We have built all parts of the 30MHz platform ourselves. From the underlying cloud structure, the data platform with all analysis and consultation options, up to the sensor system that provides for that very data. The latter exists, as you may know, from a gateway, repeaters and the sensors you have chosen from our sensor portfolio.

A bit of nuance: We make existing sensors wireless and do not develop the sensor component itself. There are an awful lot of parties in the world that specialize in this. This does not mean, however, that you simply buy a sensor (online) and just connect it to a piece of hardware that makes it wireless. This is where our embedded software engineers show their skill. They make the sensor power and communication technology wireless and (much more importantly) configure it in a very accurate way.
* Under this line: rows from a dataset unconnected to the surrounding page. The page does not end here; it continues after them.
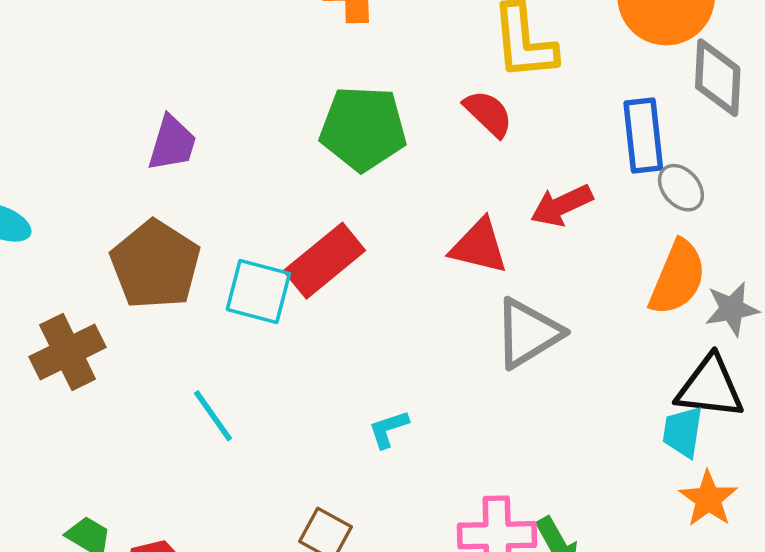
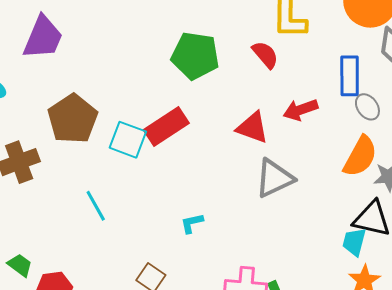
purple trapezoid: (172, 143) -> (43, 37), moved, size x1.4

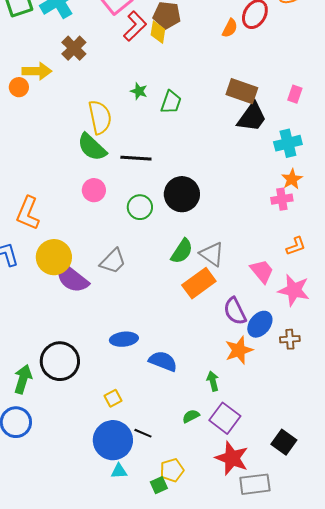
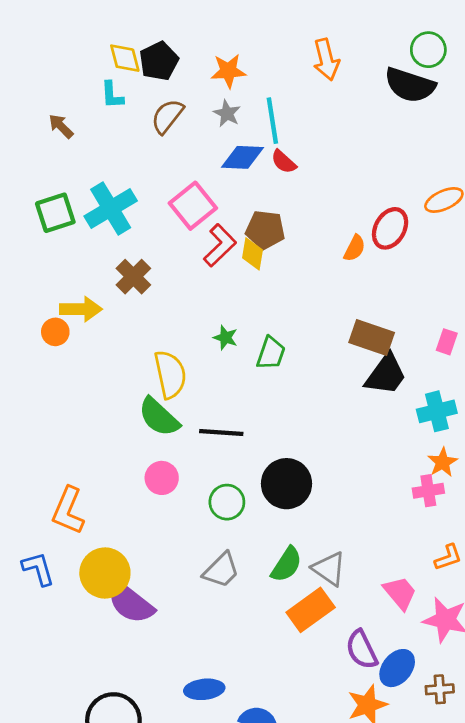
gray trapezoid: (113, 261) -> (221, 570), moved

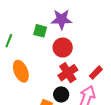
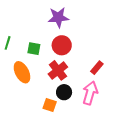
green square: (40, 31) -> (34, 49), moved
red cross: (68, 73) -> (58, 70), moved

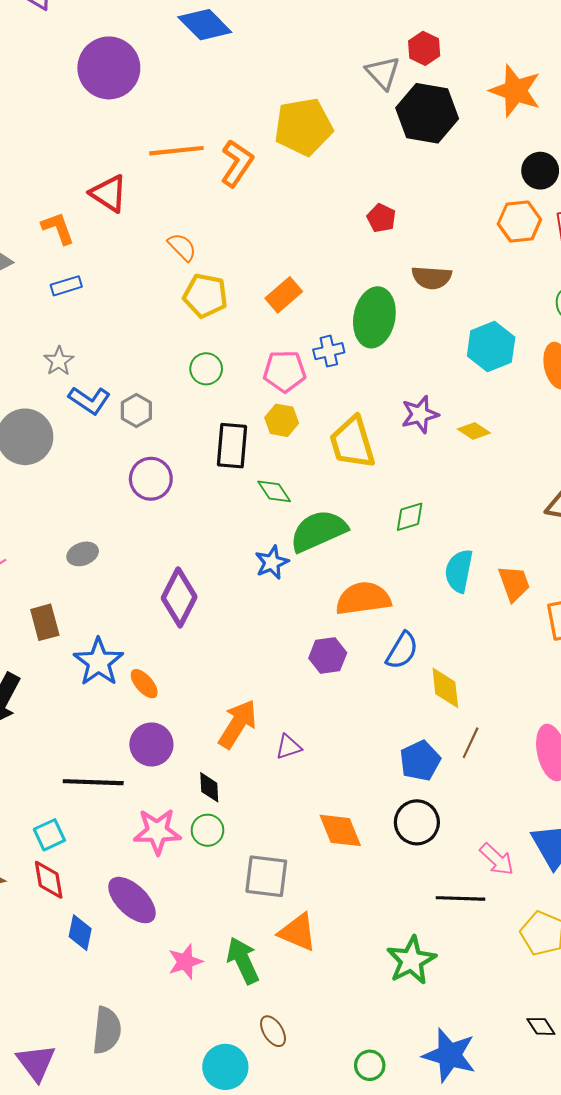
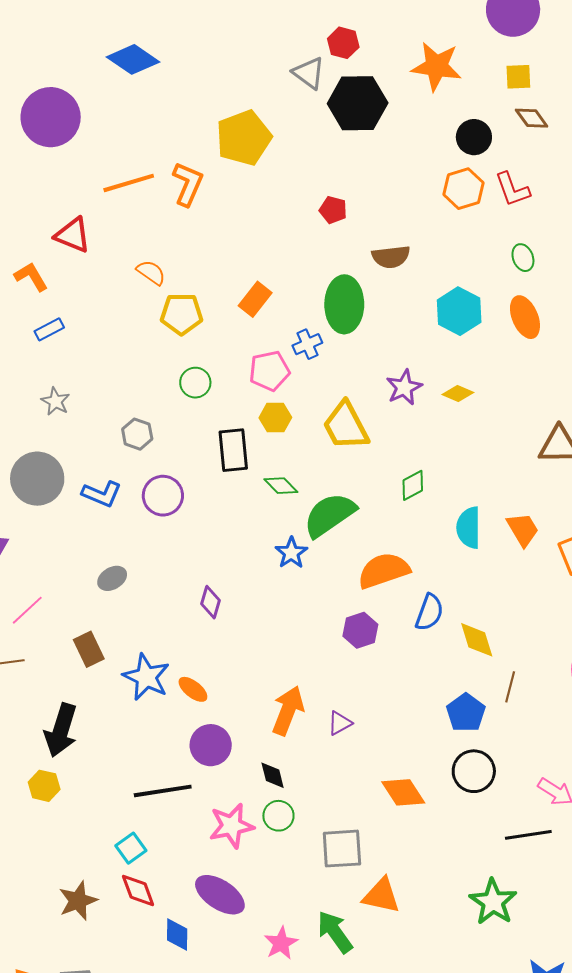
blue L-shape: (89, 400) -> (102, 494), moved
purple diamond: (179, 597) -> (211, 602), size x0.6

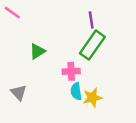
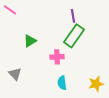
cyan semicircle: (76, 91) -> (62, 83), moved
yellow star: (92, 98) -> (96, 84), moved

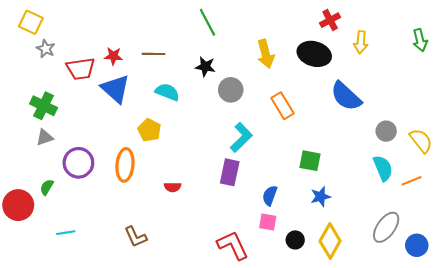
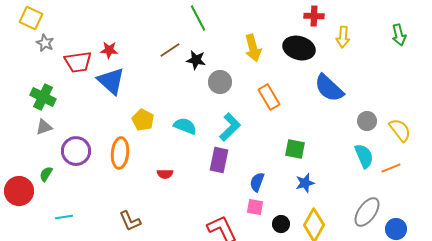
red cross: (330, 20) -> (314, 16), turned 30
brown line: (154, 54) -> (170, 50), moved, turned -35
cyan semicircle: (167, 92) -> (185, 126), moved

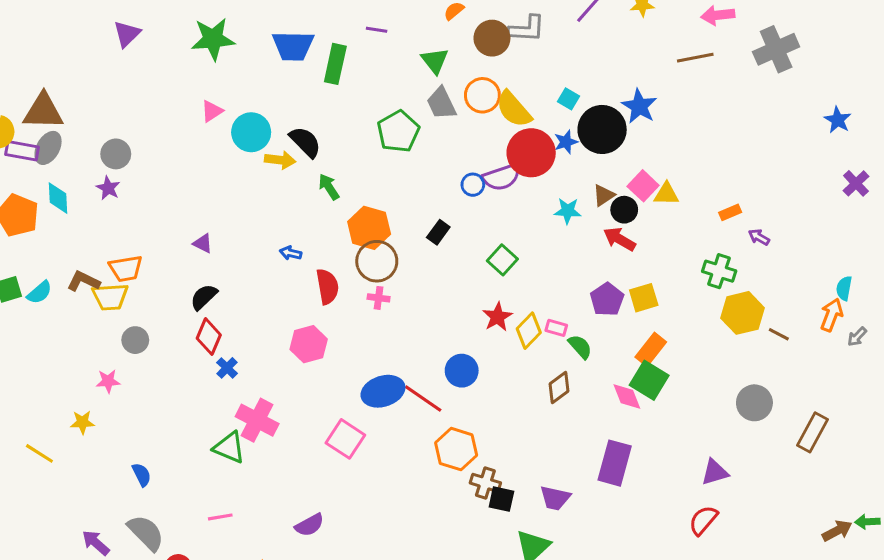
Obviously, every company can claim that, but we know the latter because we do not make the sensors immediately available for sale after the development period, but have them checked thoroughly by agricultural research institutions. For example, the Pointed Microclimate sensor has been tested by the Proeftuin Zwaagdijk.
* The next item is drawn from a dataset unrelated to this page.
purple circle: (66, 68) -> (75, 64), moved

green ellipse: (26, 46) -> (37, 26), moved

The advantages of the Barani Shield

In the tests carried out, the measurement results of five Pointed Microclimate (PMC) sensors were compared with those of the sensors used by Proeftuin Zwaagdijk. The comparison focused on the room temperature and the relative humidity. The PMCs are equipped with a Barani MeteoShield that does not use a forced air flow. The Barani is characterized by its spiral design, which eliminates almost all effects of solar heat in low wind conditions and is more accurate than most ventilated shields on sunny winter days. In addition, strong spiral air flow to the sensor prevents the formation of a hot air bubble on hot summer days.
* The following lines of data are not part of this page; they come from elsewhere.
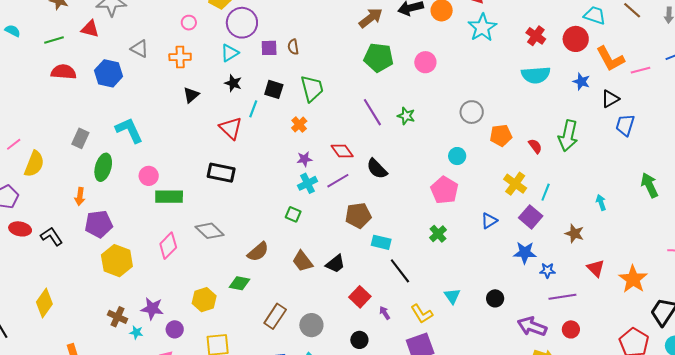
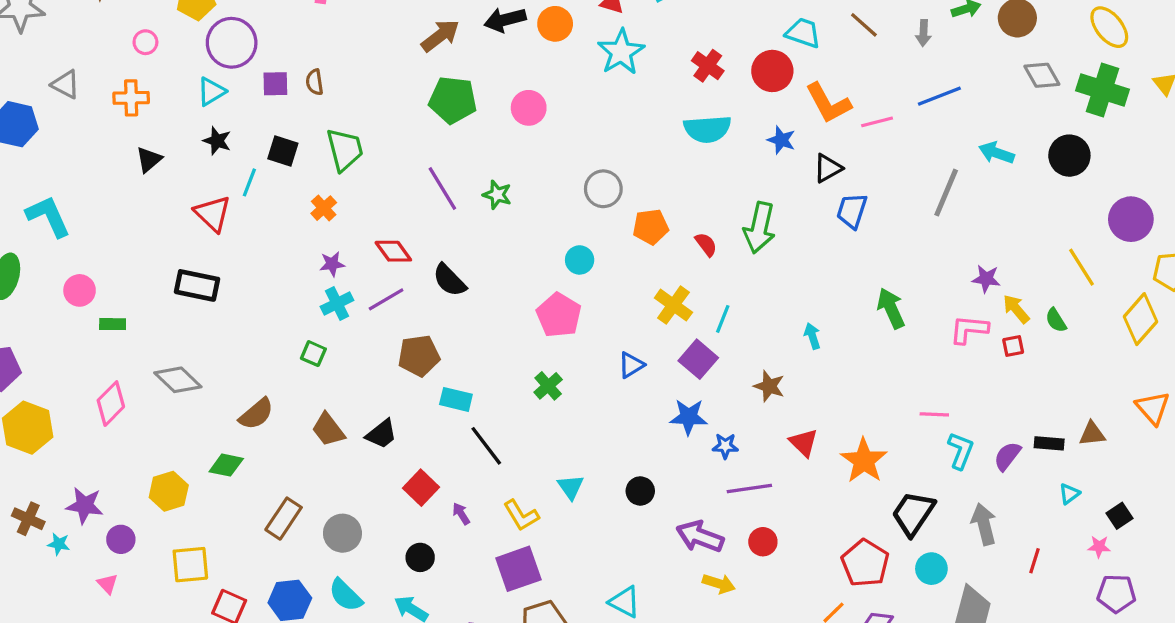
green rectangle: (169, 197) -> (113, 324), size x0.6

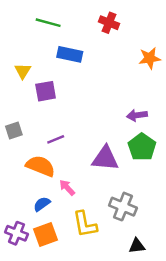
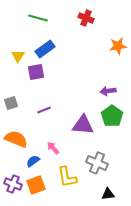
blue rectangle: (70, 54) -> (45, 49), moved, turned -48
orange semicircle: (41, 166) -> (16, 139), moved

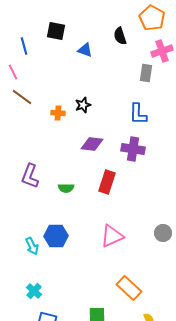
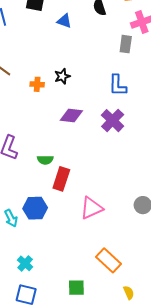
purple cross: (133, 149) -> (113, 121), turned 35
red rectangle: (107, 182) -> (61, 179), moved
cyan cross: (34, 291) -> (25, 263), moved

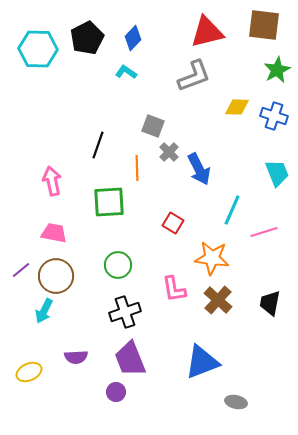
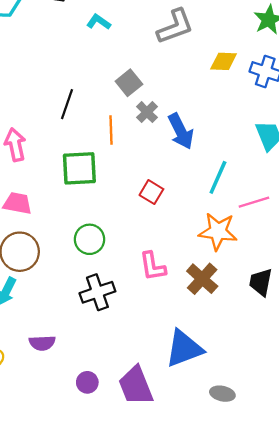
gray square: (153, 126) -> (129, 83), turned 30
orange star: (212, 258) -> (218, 231), moved
purple trapezoid: (130, 359) -> (136, 386), moved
Another advantage of the Barani MeteoShield is that no electricity connection is required. Sending the measurement data requires little energy and therefore works on the basis of a battery. You can easily move the sensors and carry out measurements at different positions in a greenhouse.

Conclusions of the study

During the study, the largest possible difference in conditions with regard to the greenhouse temperature and the humidity was created. An average measurement over an interval of 15 minutes was used when collecting the data. One of the most important conclusions from Proeftuin researcher Ing. M.P. Blind was that, due to the small differences between them, the sensors are very suitable for mapping the distribution of the temperature and the air humidity in greenhouses.

Another researcher adds: “I have seen many companies come and go trying to create accurate industry grade sensors which are suitable for everyday use in greenhouses. The 30MHz solution is unique and unlike anything I have seen before. Due to its design and the overall technical specifications, the sensors are unmatched in accuracy and provide the missing link between traditional monitoring and future greenhouse technology.”